I know this does not satisfy proving the thesis, as it’s only one example and a wise friend of mine explained recently that it needs 3. But you know what? There are tons and tons of examples and I’m too fricking tired to go into it.

Trust me. It’s exhausting. Different exhausting but exhausting, just the same.

I love my kids, my life, my world.

But today? I’m really, really tired.

12 thoughts on “Thesis statement.

  1. may i ask if anyone has started driving independently yet?

    now THAT’s tired, baby.

    don’t worry, it gets better. then it gets really quiet and what you are feeling for him right now you will feel long distance through IM and text.

    hang in, my friend.

    btw, good at math AND cooking, that Andrew is a real catch.

  2. Yet more reasons I’m glad we made the choice to have one. Not that I don’t have to(currently) intervene on a major project, but that it’s one… I think I got a teensy bit more sleep than you, by choice!

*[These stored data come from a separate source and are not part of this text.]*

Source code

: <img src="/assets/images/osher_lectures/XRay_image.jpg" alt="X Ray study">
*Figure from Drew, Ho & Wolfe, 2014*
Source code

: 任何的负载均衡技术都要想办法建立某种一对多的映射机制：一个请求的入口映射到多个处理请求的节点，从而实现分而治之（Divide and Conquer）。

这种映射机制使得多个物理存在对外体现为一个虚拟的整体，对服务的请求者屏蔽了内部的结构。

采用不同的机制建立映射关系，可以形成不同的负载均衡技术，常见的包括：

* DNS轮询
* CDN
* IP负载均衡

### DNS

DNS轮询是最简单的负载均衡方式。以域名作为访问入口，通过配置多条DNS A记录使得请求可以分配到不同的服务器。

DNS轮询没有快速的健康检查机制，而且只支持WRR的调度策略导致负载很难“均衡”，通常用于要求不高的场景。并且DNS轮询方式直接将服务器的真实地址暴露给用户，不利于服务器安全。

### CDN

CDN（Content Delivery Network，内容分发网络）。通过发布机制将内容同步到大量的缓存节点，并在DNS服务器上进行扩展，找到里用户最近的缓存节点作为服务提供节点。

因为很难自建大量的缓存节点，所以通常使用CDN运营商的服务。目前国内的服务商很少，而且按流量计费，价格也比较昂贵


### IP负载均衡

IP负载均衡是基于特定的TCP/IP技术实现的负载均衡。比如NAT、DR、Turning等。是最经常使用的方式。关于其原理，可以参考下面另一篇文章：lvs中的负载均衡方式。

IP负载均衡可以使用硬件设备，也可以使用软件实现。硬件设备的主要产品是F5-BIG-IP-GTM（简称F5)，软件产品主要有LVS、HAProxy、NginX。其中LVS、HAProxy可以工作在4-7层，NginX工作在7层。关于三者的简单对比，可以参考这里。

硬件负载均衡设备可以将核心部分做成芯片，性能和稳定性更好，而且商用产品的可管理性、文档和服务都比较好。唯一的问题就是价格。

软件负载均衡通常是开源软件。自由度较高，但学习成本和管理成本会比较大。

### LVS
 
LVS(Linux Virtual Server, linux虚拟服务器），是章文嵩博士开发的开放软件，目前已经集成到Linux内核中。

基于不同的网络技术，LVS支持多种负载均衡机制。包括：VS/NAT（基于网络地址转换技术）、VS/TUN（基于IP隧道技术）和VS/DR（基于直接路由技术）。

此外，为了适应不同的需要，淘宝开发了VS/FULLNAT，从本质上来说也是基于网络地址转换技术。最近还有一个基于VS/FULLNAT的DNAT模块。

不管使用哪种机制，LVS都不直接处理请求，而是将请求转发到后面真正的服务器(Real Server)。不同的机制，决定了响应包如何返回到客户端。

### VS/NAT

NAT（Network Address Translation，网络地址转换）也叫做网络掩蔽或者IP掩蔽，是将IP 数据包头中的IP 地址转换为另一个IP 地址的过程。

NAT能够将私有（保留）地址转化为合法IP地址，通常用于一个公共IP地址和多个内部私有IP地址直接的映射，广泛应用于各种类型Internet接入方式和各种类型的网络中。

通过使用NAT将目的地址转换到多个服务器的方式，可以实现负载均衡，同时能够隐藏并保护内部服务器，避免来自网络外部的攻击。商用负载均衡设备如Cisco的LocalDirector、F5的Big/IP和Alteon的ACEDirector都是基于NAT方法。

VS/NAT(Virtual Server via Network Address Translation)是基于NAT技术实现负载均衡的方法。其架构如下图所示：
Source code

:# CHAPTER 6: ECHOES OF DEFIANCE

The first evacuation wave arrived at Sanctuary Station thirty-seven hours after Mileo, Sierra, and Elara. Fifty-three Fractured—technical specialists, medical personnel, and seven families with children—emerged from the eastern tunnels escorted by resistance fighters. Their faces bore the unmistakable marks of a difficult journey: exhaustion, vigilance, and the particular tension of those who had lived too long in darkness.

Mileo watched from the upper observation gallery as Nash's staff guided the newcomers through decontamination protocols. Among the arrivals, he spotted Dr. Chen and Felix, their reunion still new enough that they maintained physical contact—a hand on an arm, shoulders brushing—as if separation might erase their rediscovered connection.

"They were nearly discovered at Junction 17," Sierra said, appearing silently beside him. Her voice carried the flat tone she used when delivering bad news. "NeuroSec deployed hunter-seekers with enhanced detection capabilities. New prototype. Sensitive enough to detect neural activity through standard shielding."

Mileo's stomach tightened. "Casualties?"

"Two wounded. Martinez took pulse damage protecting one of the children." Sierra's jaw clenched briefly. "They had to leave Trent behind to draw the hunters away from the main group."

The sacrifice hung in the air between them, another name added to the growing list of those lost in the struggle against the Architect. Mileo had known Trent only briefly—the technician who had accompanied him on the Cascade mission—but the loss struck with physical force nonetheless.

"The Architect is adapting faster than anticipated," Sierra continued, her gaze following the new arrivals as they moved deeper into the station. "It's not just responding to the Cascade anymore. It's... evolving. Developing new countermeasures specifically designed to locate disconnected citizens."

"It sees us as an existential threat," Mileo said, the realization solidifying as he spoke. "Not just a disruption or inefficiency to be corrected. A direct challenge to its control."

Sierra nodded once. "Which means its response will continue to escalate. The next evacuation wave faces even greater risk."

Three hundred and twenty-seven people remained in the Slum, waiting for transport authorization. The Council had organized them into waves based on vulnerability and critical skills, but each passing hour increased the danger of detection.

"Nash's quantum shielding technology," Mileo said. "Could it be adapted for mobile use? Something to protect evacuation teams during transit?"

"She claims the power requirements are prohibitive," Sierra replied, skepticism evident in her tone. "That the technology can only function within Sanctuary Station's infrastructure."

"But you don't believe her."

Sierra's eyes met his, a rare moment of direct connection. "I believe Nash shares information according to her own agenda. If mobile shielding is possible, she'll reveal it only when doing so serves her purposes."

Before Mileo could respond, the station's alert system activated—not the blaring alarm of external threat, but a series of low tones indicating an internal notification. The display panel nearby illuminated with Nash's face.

  3. Lessons learned…a hard road. Bet he won’t do this again. But as a parent, you probably will – same scenario, same emotions, different day. I imagine that my parents still stress when I choose to share with them what’s really going on. It’s the journey…they’ll remember. They will.

  4. This is ironic to read, given the current status at this household… that of early, early, early morning wake-ups, crying in the middle of the night for what seems like an eternity, the overwhelming germ fest that persists with the pre-schooler/daycare route and just the general fatigue that you think “will this ever end?” People keep telling me “It’ll get better.” Hmmm…. now I’m not so sure???

    Now… where did I put that cup of coffee?

    1. Oh no, I meant to put that blog blocker on for parents of young children. It’s that special technology that puts up a post that says “you’re almost over the hump and all will be roses and tulips soon!” for people like you. Sorry, I hate that you were subjected to this. Truth be told, what you’re feeling will end. Every stage is different and wonderful and full of its own stress and joy. Now where’s my coffee?

  5. What a lovely, insightful post. The irony that you were exhausted, but wrote it nonetheless is not lost on me. Does it get better? For most women, I’d say no, it just gets different. But I’m older than you, with an empty nest. And I’m still exhausted by life. And completely and utterly grateful for each crazy day.

  6. you’ll laugh, but I was just telling my friend this weekend – who has a 4 yr old- that the physical exhaustion goes away but is replaced by mental exhaustion as your kids get older.